What is needed here is an exact printout of the data, with no pictures included.

▼▼▼

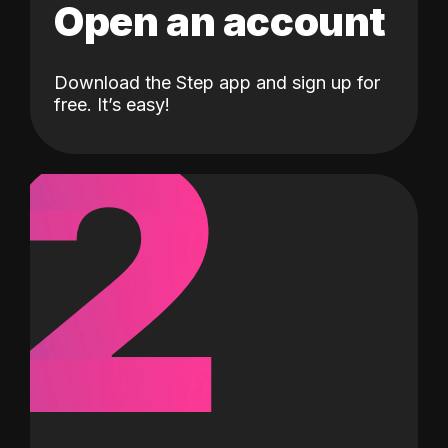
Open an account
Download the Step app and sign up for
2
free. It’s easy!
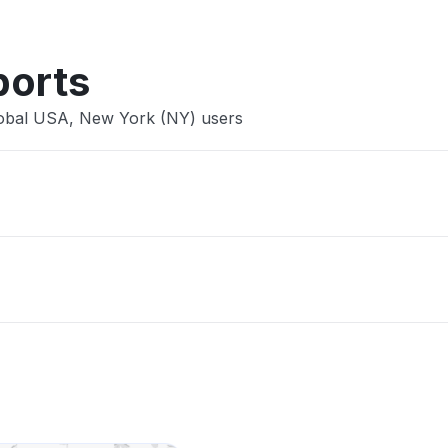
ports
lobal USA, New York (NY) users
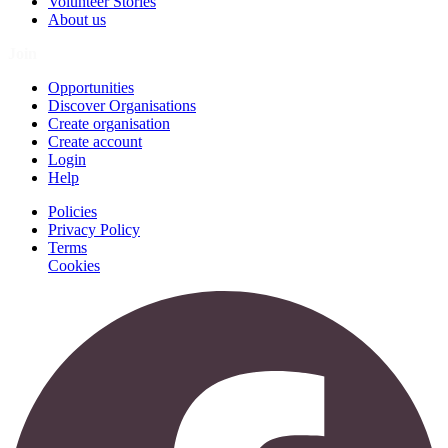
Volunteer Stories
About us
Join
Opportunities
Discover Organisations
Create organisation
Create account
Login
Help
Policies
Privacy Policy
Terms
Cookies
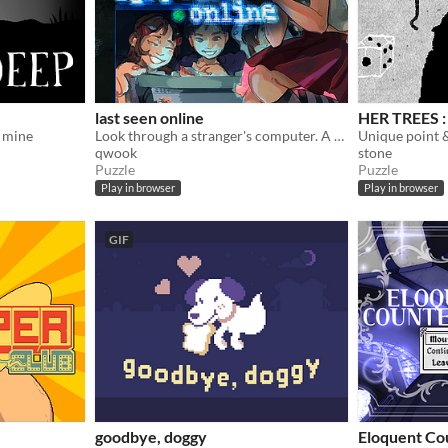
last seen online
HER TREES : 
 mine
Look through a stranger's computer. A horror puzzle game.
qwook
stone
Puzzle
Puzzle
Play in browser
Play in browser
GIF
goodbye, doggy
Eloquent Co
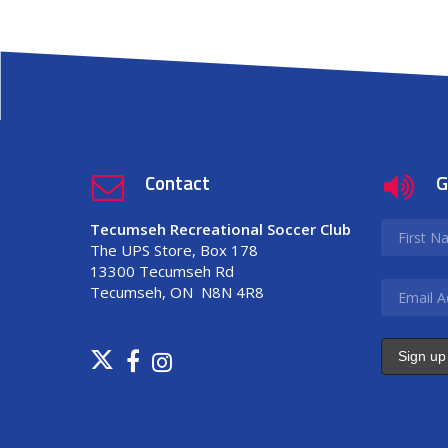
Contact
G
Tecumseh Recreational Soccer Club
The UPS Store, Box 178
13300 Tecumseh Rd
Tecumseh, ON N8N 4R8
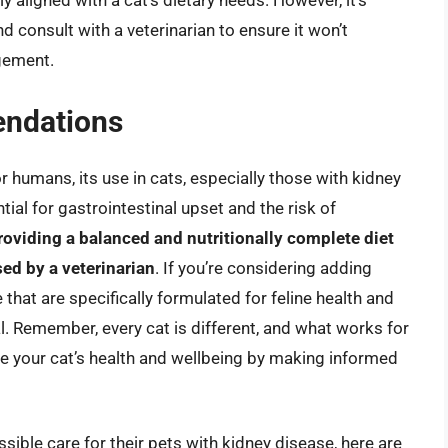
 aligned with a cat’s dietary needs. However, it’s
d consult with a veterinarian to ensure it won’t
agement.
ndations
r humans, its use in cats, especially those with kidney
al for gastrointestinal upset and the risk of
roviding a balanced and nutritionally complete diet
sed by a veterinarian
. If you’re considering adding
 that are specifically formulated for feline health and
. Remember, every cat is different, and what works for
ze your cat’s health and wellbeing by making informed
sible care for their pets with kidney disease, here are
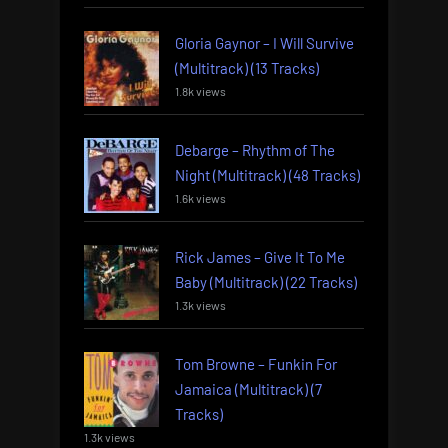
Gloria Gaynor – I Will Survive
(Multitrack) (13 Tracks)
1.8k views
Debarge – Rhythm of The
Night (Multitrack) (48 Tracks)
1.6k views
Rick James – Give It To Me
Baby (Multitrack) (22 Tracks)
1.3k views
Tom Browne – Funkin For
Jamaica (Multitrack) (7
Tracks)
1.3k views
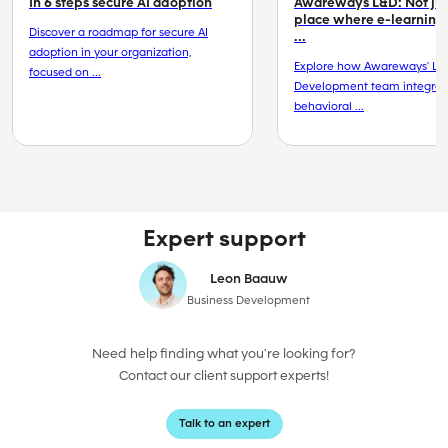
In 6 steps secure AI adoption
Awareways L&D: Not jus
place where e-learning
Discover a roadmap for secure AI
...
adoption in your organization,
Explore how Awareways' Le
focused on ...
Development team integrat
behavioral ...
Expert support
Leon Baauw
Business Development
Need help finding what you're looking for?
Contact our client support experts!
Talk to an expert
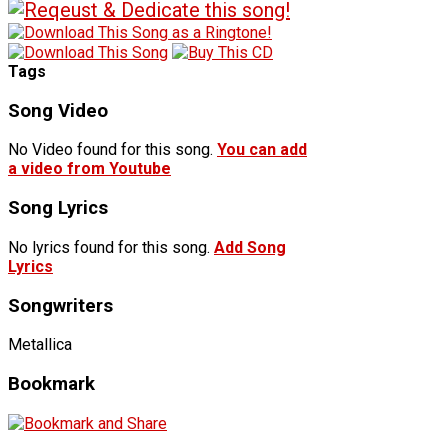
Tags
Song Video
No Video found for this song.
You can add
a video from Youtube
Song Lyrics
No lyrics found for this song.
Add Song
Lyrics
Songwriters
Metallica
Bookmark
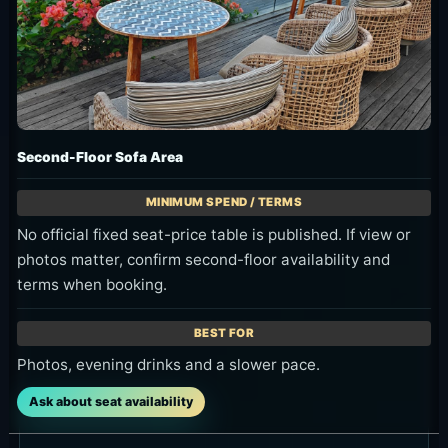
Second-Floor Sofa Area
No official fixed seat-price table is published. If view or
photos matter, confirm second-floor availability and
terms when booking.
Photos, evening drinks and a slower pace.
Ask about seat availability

▲▲▲

- _Response to this exercise_:
Open an account
Download the Step app and sign up for
2
free. It’s easy!
ports
lobal USA, New York (NY) users
Volunteer Stories
About us
Join
Opportunities
Discover Organisations
Create organisation
Create account
Login
Help
Policies
Privacy Policy
Terms
Cookies
last seen online
HER TREES : 
 mine
Look through a stranger's computer. A horror puzzle game.
qwook
stone
Puzzle
Puzzle
Play in browser
Play in browser
GIF
goodbye, doggy
Eloquent Co
Contact
G
Tecumseh Recreational Soccer Club
The UPS Store, Box 178
13300 Tecumseh Rd
Tecumseh, ON N8N 4R8
 aligned with a cat’s dietary needs. However, it’s
d consult with a veterinarian to ensure it won’t
agement.
ndations
r humans, its use in cats, especially those with kidney
al for gastrointestinal upset and the risk of
roviding a balanced and nutritionally complete diet
sed by a veterinarian
. If you’re considering adding
 that are specifically formulated for feline health and
. Remember, every cat is different, and what works for
ze your cat’s health and wellbeing by making informed
sible care for their pets with kidney disease, here are
Gloria Gaynor – I Will Survive
(Multitrack) (13 Tracks)
1.8k views
Debarge – Rhythm of The
Night (Multitrack) (48 Tracks)
1.6k views
Rick James – Give It To Me
Baby (Multitrack) (22 Tracks)
1.3k views
Tom Browne – Funkin For
Jamaica (Multitrack) (7
Tracks)
1.3k views
In 6 steps secure AI adoption
Awareways L&D: Not jus
place where e-learning
Discover a roadmap for secure AI
...
adoption in your organization,
Explore how Awareways' Le
focused on ...
Development team integrat
behavioral ...
Expert support
Leon Baauw
Business Development
Need help finding what you're looking for?
Contact our client support experts!
Talk to an expert
Tags
Song Video
No Video found for this song.
You can add
a video from Youtube
Song Lyrics
No lyrics found for this song.
Add Song
Lyrics
Songwriters
Metallica
Bookmark
Second-Floor Sofa Area
No official fixed seat-price table is published. If view or
photos matter, confirm second-floor availability and
terms when booking.
Photos, evening drinks and a slower pace.
Ask about seat availability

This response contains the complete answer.